Buckelwale unternehmen jedes Jahr über 20’000 Kilometer lange Wanderungen in die polaren Regionen, wo die sehr agilen und eleganten Tiere den Sommer verbringen, und zurück in die Brutgebiete. Neben den langen Wanderungen sind sie auch für ihre Eleganz und Beweglichkeit bekannt, die sie unter anderem ihren ausgeprägten Brustflossen verdanken. Genau an diesen hat sich eine koreanische Firma für ihre Produkt orientiert, das in einem ganz anderen Bereich verwendet wird, nämlich in der Luft.
Was haben Buckelwale und das Fliegen miteinander zu tun? Auf den ersten Blick nicht viel, da die Tiere im Ozean leben und Luft nur zum Atmen benötigen. Doch betrachtet man die Schwimmweise der bis zu 30 Tonnen schweren Wale, erkennt man, dass sie ihren lateinischen Namen Megaptera zu Recht tragen. Denn mit den stark vergrösserten Brustflossen können die Tiere viel besser manövrieren als vergleichbar grosse Walarten und es scheint, als ob die Tiere unter Wasser fliegen würden. Der Vergleich ist auch nicht völlig falsch, da in Sachen Strömungsdynamik und den Anpassungen der Tiere ähnliche Faktoren eine Rolle spielen, unabhängig davon, ob in der Luft oder im Wasser. Dies machen sich auch Firmen zunutze, die Fluggeräte entwickeln und produzieren.
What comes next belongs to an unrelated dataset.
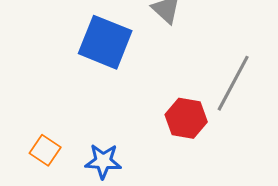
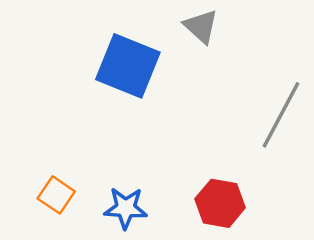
red hexagon: (186, 118) -> (220, 203), moved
Die koreanische Firma Gin Gliders ist ein Hersteller von Paragleitschirmen und liess sich bei der Weiterentwicklung ihres Boomerang-11-Schirmes von den Brustflossenkanten der Buckelwale inspirieren, genauer gesagt von den Tuberkeln, die an der Kante sitzen, und an der Kantenform. Dazu meint der koreanische Experte Professor Jooha Kim vom koreanischen Ulsan Institut für Wissenschaft und Technologie: «Die Tuberkel an den Brustflossen von Buckelwalen verbessern die Leistung und die Auftriebskräfte an den hohen Angriffswinkeln. Das gibt den Walen eine unglaubliche Beweglichkeit trotz der gewaltigen Grösse.» Auch der Besitzer der Firma, Gin Seok Song, erkannte, dass dies für die Weiterentwicklung ihres Gleitschirms wichtig werden könnte. Darum gründete er mit Professor Kim die Entwicklerfirma GIN Labs und machte sich an die Umsetzung des Konzepts.
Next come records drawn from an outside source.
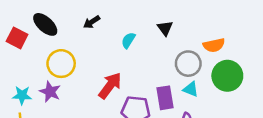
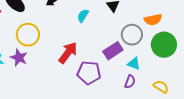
cyan triangle: (191, 89) -> (134, 64), moved
purple rectangle: (165, 98) -> (113, 51), moved, turned 66

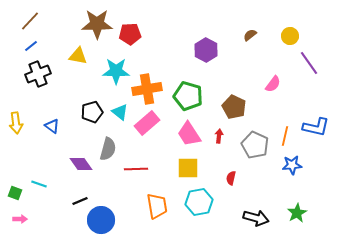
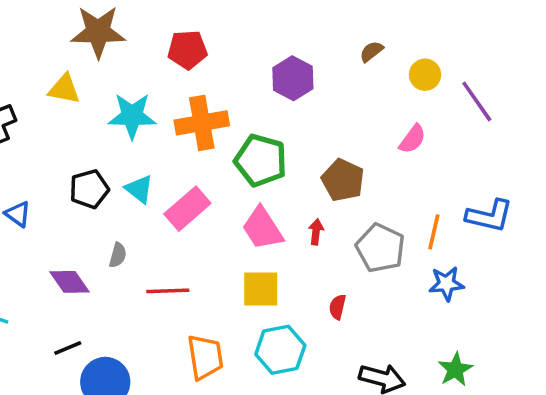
red pentagon: (130, 34) -> (187, 50), moved
yellow circle: (290, 36) -> (425, 75), moved
orange cross: (147, 89) -> (202, 123), moved
gray semicircle: (108, 149) -> (118, 255), size x0.6

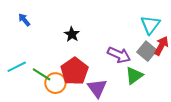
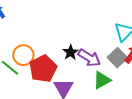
black star: (72, 34) -> (70, 52), moved
orange circle: (55, 83) -> (23, 55), moved

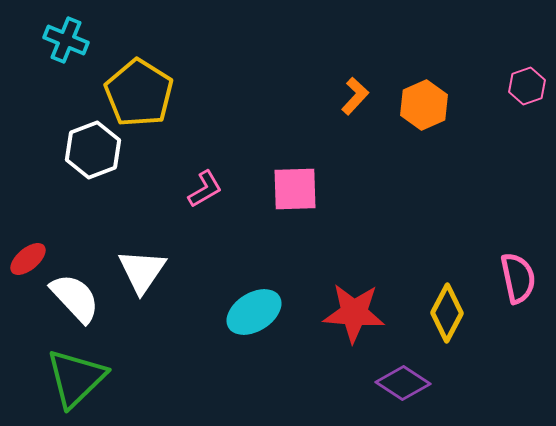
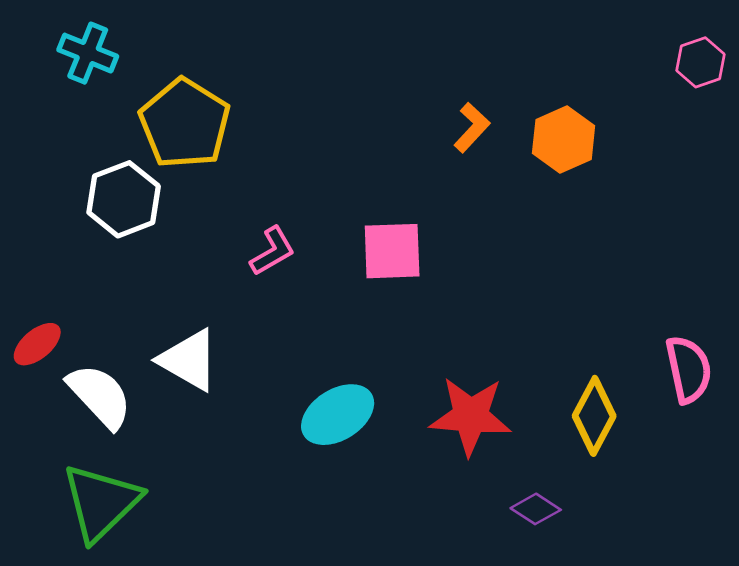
pink hexagon: (527, 86) -> (700, 62), moved
white triangle: (142, 271) -> (189, 360), turned -34
purple diamond: (403, 383) -> (536, 509), size x0.7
Kim und das Team bei GIN Labs erkannte bald, dass die Tuberkel die Lösung darstellen. «Tragflächen mit Tuberkeln geraten immer allmählich ins Stocken und können mit höheren Neigungswinkeln betrieben werden, was einen erhöhten Auftrieb erzeugt», erklärt er. «Die Luftwiderstandsstrafe wird erheblich reduziert und das Abriss an der Spitze kann gedämpft und sogar vollständig eliminiert werden. Diese Kombination von Leistungsmerkmalen bedeutet, dass Tuberkel-Flügel hyperstabil und sehr effizient sind.» Dazu nutzten die Entwickler und Ingenieure nicht nur Computersimulationen, sondern wollten ihre Ideen im Windkanal testen. «Wir entschieden, dass der Windkanal ein wertvolles Werkzeug sein würde, das Hunderte von Experimenten und schnelle Wiederholungen bei kleinen Modifikationen ermöglicht», sagt Professor Kim. Nachdem ein gutes Modell entwickelt worden war, baute das Team echte Gleitschirme als Prototypen und diese zeigten, dass sie besonders im Verhältnis zwischen Flügelstabilität und der Senkrate beim Aufstieg viel bessere Leistungen aufwiesen. «Wie entschieden, die neue Technologie «Wave Leading Edge» zu nennen», erklärt Firmenbesitzer Gin Seok Song stolz. «Denn sie ist inspiriert durch das Meeresleben und weist ein sinusoidales Aussehen auf.
Insgesamt 1.5 Jahre dauerte die Entwicklung der neuen Technologie und nach der Zertifizierung konnte man auch klare Erfolge vorweisen. An mehreren Paragleiter-Weltcuprennen bewies die neue Entwicklung ihre verbesserte Leistungsfähigkeit. «Wir sind wirklich aufgeregt über die Zukunft der «Wave Leading Edge»», sagt Gin Seok Song. Manchmal zahlt es sich eben aus, den Blick über die Kante hinaus zu richten. Und für Buckelwale zeigt sich, dass ihr evolutives Erfolgsrezept sie in die Himmel erhebt, ohne aber ihren ozeanischen Lebensraum verlassen zu müssen.